__Extracted material__
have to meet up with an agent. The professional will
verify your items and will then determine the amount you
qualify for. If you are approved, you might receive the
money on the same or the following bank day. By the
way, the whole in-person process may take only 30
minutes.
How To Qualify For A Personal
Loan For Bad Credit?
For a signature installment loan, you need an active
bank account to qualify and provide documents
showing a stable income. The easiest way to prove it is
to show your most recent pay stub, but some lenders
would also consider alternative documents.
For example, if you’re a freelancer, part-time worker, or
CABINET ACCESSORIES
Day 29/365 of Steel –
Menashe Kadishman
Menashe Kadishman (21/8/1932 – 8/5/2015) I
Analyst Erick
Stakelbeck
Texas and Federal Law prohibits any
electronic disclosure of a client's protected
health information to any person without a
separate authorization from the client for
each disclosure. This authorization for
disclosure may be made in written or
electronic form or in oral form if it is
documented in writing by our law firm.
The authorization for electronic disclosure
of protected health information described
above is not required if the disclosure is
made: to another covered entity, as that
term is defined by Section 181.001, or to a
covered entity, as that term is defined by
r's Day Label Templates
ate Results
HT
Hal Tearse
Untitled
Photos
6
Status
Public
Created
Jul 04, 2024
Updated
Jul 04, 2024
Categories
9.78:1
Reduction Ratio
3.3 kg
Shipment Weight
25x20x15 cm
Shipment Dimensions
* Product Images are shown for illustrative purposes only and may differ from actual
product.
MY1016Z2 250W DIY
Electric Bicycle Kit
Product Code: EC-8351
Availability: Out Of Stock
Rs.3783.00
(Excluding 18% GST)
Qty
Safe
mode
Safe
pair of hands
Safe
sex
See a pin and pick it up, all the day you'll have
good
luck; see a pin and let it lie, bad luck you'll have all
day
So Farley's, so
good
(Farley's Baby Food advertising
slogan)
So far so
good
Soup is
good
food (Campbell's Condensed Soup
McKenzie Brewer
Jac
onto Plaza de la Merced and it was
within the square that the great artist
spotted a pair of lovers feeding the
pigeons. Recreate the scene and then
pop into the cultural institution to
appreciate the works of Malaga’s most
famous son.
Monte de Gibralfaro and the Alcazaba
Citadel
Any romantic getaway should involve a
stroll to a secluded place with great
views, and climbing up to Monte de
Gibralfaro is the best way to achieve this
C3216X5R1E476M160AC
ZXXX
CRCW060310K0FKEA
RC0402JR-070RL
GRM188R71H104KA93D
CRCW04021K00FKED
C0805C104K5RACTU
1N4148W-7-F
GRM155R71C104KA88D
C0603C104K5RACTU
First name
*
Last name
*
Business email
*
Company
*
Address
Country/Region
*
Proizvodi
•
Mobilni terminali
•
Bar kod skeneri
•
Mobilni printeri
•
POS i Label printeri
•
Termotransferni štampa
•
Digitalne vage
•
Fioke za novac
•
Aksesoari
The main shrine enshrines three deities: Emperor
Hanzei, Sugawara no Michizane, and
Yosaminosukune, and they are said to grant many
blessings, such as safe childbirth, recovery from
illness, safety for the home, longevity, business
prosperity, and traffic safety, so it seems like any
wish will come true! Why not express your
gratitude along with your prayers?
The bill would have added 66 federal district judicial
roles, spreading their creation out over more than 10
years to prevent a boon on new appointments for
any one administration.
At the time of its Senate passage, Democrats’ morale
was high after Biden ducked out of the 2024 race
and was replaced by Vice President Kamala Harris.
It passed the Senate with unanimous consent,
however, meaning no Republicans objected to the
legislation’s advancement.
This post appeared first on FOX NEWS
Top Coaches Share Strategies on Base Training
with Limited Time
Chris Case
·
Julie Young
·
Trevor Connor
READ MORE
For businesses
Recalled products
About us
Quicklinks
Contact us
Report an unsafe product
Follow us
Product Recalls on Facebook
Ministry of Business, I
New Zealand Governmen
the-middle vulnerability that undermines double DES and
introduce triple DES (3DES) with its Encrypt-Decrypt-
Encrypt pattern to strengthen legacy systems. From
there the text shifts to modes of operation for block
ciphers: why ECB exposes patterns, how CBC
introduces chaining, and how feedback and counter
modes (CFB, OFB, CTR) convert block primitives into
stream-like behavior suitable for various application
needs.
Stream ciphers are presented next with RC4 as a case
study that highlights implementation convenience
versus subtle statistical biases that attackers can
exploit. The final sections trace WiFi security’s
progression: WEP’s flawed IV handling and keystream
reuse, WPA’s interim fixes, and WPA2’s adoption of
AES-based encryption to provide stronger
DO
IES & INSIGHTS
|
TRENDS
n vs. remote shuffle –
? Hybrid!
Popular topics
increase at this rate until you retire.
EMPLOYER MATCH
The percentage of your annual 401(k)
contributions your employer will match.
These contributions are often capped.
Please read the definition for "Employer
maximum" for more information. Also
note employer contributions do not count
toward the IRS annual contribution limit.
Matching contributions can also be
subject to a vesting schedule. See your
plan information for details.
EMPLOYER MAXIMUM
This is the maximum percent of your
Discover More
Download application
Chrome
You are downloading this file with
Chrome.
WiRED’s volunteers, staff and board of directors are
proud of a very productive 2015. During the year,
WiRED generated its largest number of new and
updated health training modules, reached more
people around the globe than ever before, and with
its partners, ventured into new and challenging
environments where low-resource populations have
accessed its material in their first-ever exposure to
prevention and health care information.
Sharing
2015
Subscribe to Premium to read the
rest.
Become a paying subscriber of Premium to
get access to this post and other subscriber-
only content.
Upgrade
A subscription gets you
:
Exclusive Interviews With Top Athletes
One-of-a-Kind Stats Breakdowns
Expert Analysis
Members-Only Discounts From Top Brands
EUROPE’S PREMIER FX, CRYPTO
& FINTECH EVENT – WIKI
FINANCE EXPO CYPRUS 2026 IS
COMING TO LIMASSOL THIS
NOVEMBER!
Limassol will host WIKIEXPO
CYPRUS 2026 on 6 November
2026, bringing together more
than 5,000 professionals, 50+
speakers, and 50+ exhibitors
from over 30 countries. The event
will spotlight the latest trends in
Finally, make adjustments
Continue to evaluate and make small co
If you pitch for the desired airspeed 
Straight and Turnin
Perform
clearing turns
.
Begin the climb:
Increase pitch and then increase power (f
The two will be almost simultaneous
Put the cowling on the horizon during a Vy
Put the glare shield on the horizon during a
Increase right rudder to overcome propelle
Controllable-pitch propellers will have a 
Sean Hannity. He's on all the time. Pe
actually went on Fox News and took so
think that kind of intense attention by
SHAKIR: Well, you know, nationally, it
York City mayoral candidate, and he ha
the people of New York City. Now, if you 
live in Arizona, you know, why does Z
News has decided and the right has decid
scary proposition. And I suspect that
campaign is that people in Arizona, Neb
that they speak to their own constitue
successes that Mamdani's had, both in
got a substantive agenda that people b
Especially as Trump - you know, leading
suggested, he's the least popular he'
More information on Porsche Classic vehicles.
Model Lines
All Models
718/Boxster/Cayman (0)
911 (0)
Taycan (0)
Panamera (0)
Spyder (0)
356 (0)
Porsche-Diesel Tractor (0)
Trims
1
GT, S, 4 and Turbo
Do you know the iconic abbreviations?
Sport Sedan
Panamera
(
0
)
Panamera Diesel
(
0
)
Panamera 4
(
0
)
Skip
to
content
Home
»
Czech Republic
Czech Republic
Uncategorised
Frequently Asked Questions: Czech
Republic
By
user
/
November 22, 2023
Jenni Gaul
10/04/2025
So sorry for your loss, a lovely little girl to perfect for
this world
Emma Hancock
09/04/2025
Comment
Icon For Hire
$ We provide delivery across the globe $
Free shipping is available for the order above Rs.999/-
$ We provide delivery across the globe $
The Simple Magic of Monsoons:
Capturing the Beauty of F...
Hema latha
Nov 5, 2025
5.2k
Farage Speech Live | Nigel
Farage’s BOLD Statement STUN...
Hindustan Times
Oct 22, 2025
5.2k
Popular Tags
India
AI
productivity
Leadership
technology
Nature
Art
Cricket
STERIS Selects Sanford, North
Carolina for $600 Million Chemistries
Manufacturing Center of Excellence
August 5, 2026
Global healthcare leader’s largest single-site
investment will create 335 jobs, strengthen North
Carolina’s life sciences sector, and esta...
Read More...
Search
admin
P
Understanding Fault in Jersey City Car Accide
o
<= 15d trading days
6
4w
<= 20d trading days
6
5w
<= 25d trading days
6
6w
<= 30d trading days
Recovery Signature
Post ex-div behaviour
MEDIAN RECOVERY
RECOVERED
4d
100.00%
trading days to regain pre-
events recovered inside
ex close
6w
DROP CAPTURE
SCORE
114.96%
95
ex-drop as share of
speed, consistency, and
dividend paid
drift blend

__Job__
Once the lines containing "know" in the data above are counted, give the total by itself.

__Solution for this problem__
4